We are currently witnessing a strong global transition towards new, more sustainable models of development and consumption. This transition is both activating and highlighting a series of discrepancies between the various actors in agri-food marketing systems, including the institutions that govern regulatory and trade aspects.
These discrepancies highlight how, on a global level, the agri-marketing system is unable to provide adequate responses to the new principles of sustainability that are increasingly expected by civil society. This inability is often linked to the phenomena of opportunism, information asymmetries and lock-in effects (resulting from the slowness or inability of some sectors or actors to evolve technologically and culturally). The control of all these factors is often ineffective and often involves high transaction costs . These conditions lead the global market into an ongoing state of failure, creating structural holes, in which new forms of exchange are born, in response to the principles mentioned above. We identify these as nested markets: hybrid market forms that, thanks to new information technologies, create a new form of proximity that transcends the classical concept of physical proximity.

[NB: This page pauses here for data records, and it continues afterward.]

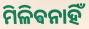
ମିଳିଵନାହିଁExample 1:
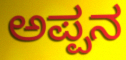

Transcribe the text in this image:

ಅಪ್ಪನ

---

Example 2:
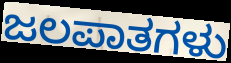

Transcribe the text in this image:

ಜಲಪಾತಗಳು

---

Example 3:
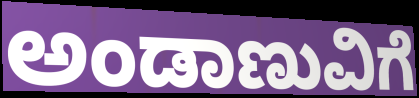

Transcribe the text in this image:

ಅಂಡಾಣುವಿಗೆ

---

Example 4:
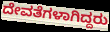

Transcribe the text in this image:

ದೇವತೆಗಳಾಗಿದ್ದರು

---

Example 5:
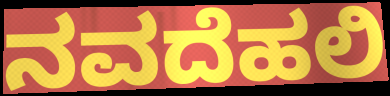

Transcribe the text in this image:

ನವದೆಹಲಿ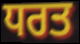
ਧਰਤ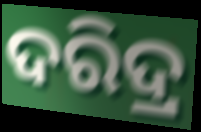
ଦରିଦ୍ରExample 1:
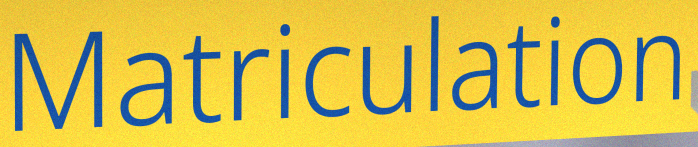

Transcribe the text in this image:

Matriculation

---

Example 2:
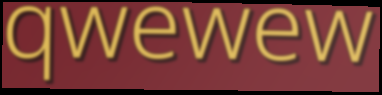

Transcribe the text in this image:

qwewew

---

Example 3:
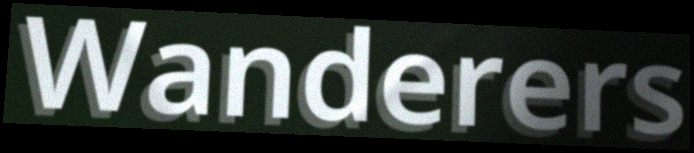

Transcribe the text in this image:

Wanderers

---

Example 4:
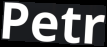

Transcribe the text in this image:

Petr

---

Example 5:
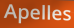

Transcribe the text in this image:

ApellesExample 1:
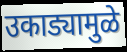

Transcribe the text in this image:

उकाड्यामुळे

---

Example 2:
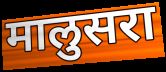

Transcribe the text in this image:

मालुसरा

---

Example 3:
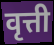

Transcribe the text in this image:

वृत्ती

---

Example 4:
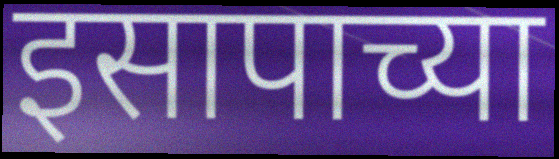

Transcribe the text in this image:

इसापाच्या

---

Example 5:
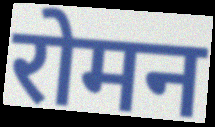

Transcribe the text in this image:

रोमन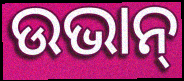
ଉଭାନ୍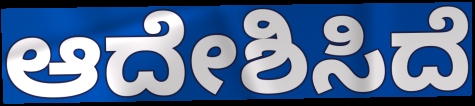
ಆದೇಶಿಸಿದೆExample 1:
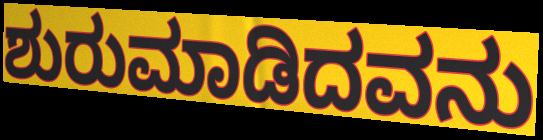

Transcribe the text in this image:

ಶುರುಮಾಡಿದವನು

This new proximity directly links producers and consumers in relationships based mainly on two substantial values: reciprocity and reputation. Both of these values significantly reduce transaction costs which today play an increasing role in determining the form and repetition of exchanges. This condition is difficult to interpret from classical and neo-classical economic theories. To do so it is necessary to use a multidisciplinary approach. In this article we combine neo-institutional theory and network analysis to interpret phenomena that are increasingly emerging in all areas of the world. Using these two theories, and case studies from Brasil, North America, China and Europe, we try to highlight how the market is not only the place where the price of products and of their quantities are formed. Market is a complex social spaces, where more-or-less stable relationships are formed, based on the values of reciprocity and reputation that determine behaviour and codes of conduct aimed at containing opportunism and encouraging sustainable, autonomous, forms of self-regulation. These relationships are also the driving forces that ensure the ongoing continuation of the exchanges and the diffusion and preservation of knowledge over time and space. These relationships represent the beating heart of nested markets and their dynamic ability to adapt to the continuous changes that occur in the socio-economic and environmental context in which they are rooted. In this way sustainability is built as an expression of the co-production between different actors (producers, consumers, institutions) and natural resources.